[Opening Given passage section]
Shakespeare is, for me, the dividing line. Most of what comes before him is blah; most of what comes after him is exceptional, truly some of the greatest literature written in the English language (perhaps in any language). Please understand that I am always, always tired when I am at school. Given the time at which I must rise in order to get us all dressed & in the car with all our books, bags, lunches, etc., it is an impossibility that I'll ever arrive at school refreshed & eager to stand & teach. With that in mind, I always find a little energy to discuss the notes on the Romantic poets & the notes on Miss Jane Austen. This is where we've been camped out the last few weeks, & the timing has been quite fortuitous. Never before in my life have I so thoroughly identified with the Romantic poets. 

You can't read & appreciate Romantic literature (particularly the poetry) without understanding the world in which the Romantic writers lived. The Romantic Period is dated 1789-1832. It's a few short years, but the world changed a lot during those years; it changed politically, literarily, & technologically.

The trifecta of the American Revolution, the French Revolution, & the Industrial Revolution was one revolution too many for the Romantic writers. They were tired of the appeals to reason by Enlightenment thinkers like Voltaire & John Locke. Sure, Voltaire & Locke were geniuses & their writings spawned two necessary political revolutions, but the Romantic writers looked around them at the carnage of two political revolutions, at the suddenly smoke-filled cities, their skylines dotted with factories, & they said, We are so over this. It's too much. We're going to sit in a field & write

In class I usually briefly discuss the writings of Locke & Voltaire & explain what is meant by an Age of Reason. Locke & Voltaire's writings focus on the external man, on how best to organize & operate society. Their social, political, & philosophical commentaries are excellent & should still be read today. Then I ask students what the opposite of reason is. Sometimes I get an emotion from someone in the crowd. Occasionally  I have a fun student in the crowd who wants to argue about the accuracy of my assertion that emotion is the opposite of reason; this is why I drink a lot of coffee. 

The swing of the pendulum from Locke & Voltaire & their focus on logic & reason to William Wordsworth & Lord Byron & the Shelleys & the other Romantic writers & their introspective focus on emotion perfectly exemplifies the need humans have to both pay attention to the news, to the world around them, & feel they can somehow participate & improve things verses the need we have to withdraw, to seek solace in nature, to ignore the news, to ignore the tragedies, to read fiction in order to hang on to our sanity.
[Closing Given passage section]
[Opening Provided material section]
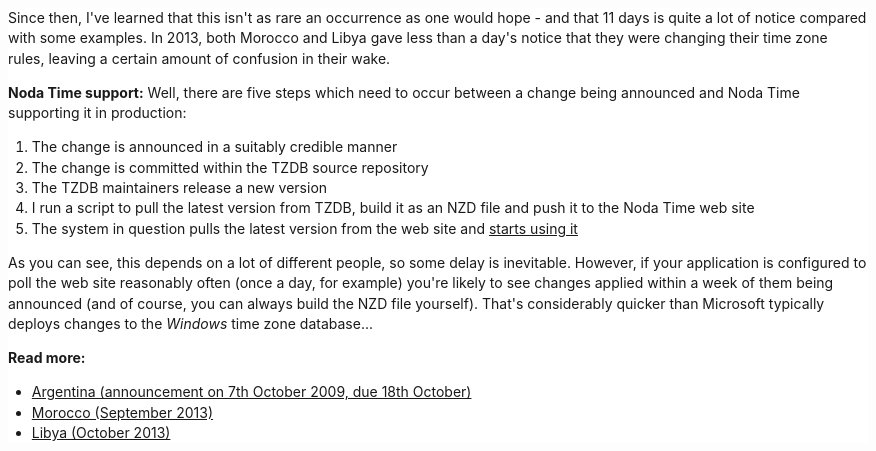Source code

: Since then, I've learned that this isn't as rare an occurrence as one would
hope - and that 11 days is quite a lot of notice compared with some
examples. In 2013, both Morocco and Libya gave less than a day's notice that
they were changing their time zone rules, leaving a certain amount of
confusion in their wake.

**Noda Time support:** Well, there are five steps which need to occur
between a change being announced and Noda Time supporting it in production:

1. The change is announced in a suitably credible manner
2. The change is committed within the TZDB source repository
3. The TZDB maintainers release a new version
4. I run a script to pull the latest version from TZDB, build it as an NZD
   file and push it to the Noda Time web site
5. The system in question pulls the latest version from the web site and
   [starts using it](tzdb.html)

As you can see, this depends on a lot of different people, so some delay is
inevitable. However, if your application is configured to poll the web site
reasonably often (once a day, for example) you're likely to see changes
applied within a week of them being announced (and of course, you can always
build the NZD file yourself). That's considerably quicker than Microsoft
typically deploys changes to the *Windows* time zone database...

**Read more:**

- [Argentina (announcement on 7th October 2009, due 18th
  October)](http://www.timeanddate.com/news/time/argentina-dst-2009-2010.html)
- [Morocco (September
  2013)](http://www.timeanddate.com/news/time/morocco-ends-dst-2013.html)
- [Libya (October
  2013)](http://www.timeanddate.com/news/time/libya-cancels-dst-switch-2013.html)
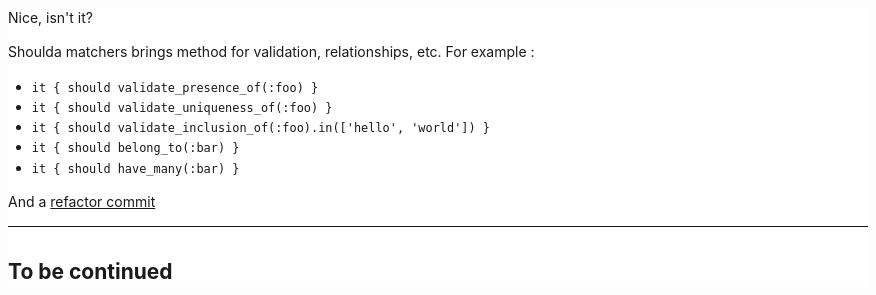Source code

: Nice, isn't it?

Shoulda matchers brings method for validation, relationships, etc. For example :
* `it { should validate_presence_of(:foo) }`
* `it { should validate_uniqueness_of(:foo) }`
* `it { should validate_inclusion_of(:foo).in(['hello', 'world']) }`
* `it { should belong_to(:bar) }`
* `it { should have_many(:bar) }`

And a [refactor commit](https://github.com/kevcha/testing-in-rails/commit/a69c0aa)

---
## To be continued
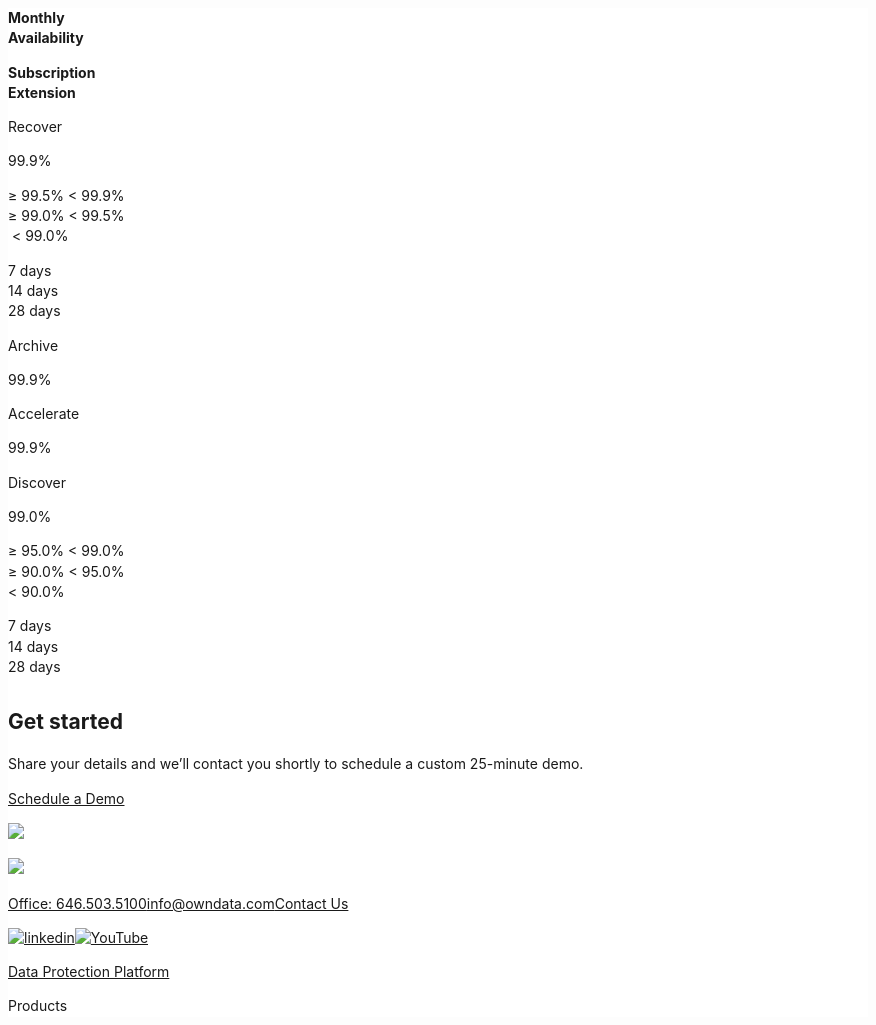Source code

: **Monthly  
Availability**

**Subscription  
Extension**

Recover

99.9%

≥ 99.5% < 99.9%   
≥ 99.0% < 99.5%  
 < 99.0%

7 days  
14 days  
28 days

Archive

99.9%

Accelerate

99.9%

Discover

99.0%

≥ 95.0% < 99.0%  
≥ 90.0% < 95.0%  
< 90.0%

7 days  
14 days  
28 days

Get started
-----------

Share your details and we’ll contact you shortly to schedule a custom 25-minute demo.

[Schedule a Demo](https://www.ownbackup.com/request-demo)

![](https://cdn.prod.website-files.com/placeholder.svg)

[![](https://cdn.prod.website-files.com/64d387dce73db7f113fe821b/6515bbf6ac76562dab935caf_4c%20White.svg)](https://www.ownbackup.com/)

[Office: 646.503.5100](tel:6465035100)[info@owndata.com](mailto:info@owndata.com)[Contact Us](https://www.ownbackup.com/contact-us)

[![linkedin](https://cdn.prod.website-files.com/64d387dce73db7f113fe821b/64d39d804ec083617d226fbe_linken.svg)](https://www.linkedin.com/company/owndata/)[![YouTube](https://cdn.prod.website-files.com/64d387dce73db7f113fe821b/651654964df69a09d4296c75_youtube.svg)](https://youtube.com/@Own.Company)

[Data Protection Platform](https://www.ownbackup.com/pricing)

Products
[Closing Provided material section]
> **Required action A**
What years does the passage on the Romantic writers give for the Romantic Period?
> **Required action B**
Resume the passage on the Romantic writers, picking up right after its last sentence.

> **Task result A**
1789-1832

> **Task result B**
If I scroll through old blogs, I see the swing of this pendulum. There are blogs that are nothing but social &/or political commentary, & there are a great many blogs that are nothing but me diving inward, discussing what I've read, what rug I've recently bought, what I am writing (on the fiction front), or what my kids have done recently that was awesome. 

Here's what I am working through in my head lately, literally as I type. I have a strong drive to be a Locke or a Voltaire, to consume news like it is oxygen, to form & share thoughts & opinions, etc. A friend from college once told me she enjoys my, "political writing." This was quite a few years back; I'd written something about abortion that she'd read aloud to her father.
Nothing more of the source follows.